Frequently Asked Questions (FAQ)

  1. Q: After upgrading, a plugin I was using won’t install. What happened?
    A: The new version blocks installation of plugins with high-risk code by default. Check the installation log. If you trust the source, you can force the install with openclaw plugins install --dangerously-force-unsafe-install <plugin-name>.

  2. Q: My node is paired, but I can’t use its commands. Why?
    A: Pairing now only acknowledges the device. To expose the commands declared on that node, you need to explicitly approve the node in the gateway. Check your gateway management interface or API.

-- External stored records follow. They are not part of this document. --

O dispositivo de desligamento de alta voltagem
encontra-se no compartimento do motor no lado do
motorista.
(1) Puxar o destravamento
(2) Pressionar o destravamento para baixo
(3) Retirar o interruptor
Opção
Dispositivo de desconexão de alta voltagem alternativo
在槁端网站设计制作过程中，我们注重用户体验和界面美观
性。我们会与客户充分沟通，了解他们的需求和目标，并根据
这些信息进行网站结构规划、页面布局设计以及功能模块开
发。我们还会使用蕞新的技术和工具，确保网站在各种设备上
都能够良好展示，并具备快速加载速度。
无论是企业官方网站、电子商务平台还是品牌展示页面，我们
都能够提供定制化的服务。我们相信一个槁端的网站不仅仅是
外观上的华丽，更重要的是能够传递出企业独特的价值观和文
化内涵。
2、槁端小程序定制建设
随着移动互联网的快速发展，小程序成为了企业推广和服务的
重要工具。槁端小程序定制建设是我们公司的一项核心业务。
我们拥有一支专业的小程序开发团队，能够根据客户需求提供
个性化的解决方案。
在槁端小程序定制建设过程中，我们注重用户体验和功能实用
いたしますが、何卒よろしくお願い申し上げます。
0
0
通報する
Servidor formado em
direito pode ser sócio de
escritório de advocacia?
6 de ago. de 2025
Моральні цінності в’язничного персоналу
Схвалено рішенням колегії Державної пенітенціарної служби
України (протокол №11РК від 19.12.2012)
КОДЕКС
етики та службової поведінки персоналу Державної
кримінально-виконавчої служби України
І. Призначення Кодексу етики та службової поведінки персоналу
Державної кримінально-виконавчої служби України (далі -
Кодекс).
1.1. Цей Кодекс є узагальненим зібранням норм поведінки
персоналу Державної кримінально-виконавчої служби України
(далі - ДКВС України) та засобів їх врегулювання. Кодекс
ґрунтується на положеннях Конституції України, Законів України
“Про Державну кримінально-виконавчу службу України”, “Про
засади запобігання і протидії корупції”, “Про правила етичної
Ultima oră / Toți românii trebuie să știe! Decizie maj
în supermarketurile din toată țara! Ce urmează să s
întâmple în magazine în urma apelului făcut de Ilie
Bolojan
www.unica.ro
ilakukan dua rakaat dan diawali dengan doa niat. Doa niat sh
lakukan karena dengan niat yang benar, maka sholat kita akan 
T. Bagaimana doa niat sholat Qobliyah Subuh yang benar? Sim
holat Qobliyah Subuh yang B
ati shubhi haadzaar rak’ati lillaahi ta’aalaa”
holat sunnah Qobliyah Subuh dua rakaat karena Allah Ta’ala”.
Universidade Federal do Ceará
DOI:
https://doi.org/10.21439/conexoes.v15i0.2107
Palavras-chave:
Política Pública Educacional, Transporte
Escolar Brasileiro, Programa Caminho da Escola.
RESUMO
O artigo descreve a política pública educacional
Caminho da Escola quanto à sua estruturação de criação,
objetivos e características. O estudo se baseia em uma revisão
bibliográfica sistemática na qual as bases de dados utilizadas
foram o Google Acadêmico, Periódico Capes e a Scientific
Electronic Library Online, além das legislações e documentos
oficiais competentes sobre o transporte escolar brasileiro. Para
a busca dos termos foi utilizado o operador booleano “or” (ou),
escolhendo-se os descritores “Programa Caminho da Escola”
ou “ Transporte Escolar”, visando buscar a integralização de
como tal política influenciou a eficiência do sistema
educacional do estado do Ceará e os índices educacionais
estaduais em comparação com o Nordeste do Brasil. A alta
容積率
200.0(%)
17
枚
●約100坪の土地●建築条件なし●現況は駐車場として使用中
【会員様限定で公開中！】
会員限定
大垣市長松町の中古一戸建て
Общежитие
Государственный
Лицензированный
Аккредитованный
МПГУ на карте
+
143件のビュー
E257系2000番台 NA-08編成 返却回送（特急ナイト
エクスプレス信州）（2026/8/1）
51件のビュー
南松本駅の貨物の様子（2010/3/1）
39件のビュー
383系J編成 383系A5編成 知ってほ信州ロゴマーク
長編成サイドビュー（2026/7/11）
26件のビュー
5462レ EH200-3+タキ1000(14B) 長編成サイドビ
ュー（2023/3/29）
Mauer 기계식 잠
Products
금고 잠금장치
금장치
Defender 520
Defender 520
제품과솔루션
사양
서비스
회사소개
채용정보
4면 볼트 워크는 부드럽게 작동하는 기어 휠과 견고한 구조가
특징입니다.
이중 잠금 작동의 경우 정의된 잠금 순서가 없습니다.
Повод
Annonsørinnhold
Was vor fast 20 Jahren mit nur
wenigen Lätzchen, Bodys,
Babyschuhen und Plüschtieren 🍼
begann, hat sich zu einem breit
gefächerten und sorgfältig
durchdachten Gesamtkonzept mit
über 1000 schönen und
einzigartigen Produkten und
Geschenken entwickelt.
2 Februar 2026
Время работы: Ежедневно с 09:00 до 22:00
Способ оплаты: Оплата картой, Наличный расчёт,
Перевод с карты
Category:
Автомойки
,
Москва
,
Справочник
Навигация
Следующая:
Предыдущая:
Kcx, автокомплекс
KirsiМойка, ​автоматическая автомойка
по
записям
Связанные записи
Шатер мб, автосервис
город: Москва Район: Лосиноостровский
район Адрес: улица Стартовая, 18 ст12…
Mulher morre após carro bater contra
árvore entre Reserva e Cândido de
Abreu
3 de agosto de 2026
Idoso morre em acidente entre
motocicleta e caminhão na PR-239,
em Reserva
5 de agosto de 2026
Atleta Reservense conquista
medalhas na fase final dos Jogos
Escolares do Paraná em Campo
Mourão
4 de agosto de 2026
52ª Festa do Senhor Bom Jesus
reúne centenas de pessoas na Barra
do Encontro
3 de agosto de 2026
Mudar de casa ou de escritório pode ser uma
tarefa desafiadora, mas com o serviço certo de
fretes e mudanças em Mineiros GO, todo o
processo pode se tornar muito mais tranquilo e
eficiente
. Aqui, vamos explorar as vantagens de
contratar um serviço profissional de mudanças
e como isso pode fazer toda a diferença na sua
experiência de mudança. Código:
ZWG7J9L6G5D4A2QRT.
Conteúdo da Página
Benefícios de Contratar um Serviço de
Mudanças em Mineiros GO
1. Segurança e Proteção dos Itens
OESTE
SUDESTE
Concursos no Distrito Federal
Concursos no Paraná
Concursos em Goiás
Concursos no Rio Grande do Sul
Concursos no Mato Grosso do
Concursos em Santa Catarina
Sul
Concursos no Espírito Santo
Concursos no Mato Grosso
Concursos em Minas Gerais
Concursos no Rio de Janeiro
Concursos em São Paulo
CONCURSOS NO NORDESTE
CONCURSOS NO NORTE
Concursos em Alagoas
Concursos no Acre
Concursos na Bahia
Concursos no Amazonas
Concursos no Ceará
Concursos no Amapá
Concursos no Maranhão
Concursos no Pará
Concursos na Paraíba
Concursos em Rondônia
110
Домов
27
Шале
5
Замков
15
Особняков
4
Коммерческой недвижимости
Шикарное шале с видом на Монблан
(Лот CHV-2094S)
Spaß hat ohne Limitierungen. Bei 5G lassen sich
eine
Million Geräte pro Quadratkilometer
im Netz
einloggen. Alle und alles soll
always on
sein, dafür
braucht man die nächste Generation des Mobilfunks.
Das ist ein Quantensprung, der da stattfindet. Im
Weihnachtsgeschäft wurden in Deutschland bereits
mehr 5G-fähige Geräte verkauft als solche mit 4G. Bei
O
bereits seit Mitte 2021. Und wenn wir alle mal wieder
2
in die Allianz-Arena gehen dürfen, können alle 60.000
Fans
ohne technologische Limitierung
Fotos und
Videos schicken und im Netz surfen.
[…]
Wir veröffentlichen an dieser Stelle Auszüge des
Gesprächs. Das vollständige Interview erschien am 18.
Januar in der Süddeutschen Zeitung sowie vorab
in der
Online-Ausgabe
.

  3. Q: Where does the /exec command run now? On the host or in a sandbox?
    A: The default is host=auto. It will first look for a configured sandbox environment and run there if found. If not, it runs on the host. You can also explicitly set host=sandbox or host=node.

  4. Q: How do I set up a QQ bot for OpenClaw?
    A: The channels.qq-bot plugin is bundled. You’ll need to provide your QQ Bot credentials in the configuration file (using SecretRef for security) and set up the appropriate accounts and permissions. The bot will then respond to slash commands and other interactions.

  5. Q: My background task seems “dead” when it’s waiting for user input. Is it broken?
    A: No, it’s now in a “blocked” state. The new task system persists this state. When the user provides the needed information, the task will automatically resume within the same flow. You can check its status with openclaw flows show <flow-id>.

  6. Q: Does this version support OpenAI’s Responses API?
    A: Yes. v2026.3.31 fixes tool compatibility with the Responses API and supports passing the text.verbosity configuration. Clients using the Responses API can now call the OpenClaw gateway as reliably as those using the Chat Completions API.

  7. Q: Do I need to configure anything to get streaming replies on Matrix?
    A: Yes, this is a feature you need to enable in your configuration. Look for the streaming reply settings under channels.matrix. Once enabled, agent replies will update incrementally in a single message rather than sending multiple messages.

  8. Q: How does the WhatsApp reactions feature work?
    A: The agent can decide to use it. When the model determines that a non-textual response is appropriate—for example, to acknowledge a photo—it can call an internal tool to add an emoji reaction to a specific message. No special user configuration is usually required.

OpenClaw v2026.3.31 marks a significant step forward for the project, moving it toward a more secure, robust, and professional AI agent framework. Whether you’re a solo developer or part of a large enterprise, taking the time to understand and plan for this upgrade will help you fully leverage its new features and security enhancements.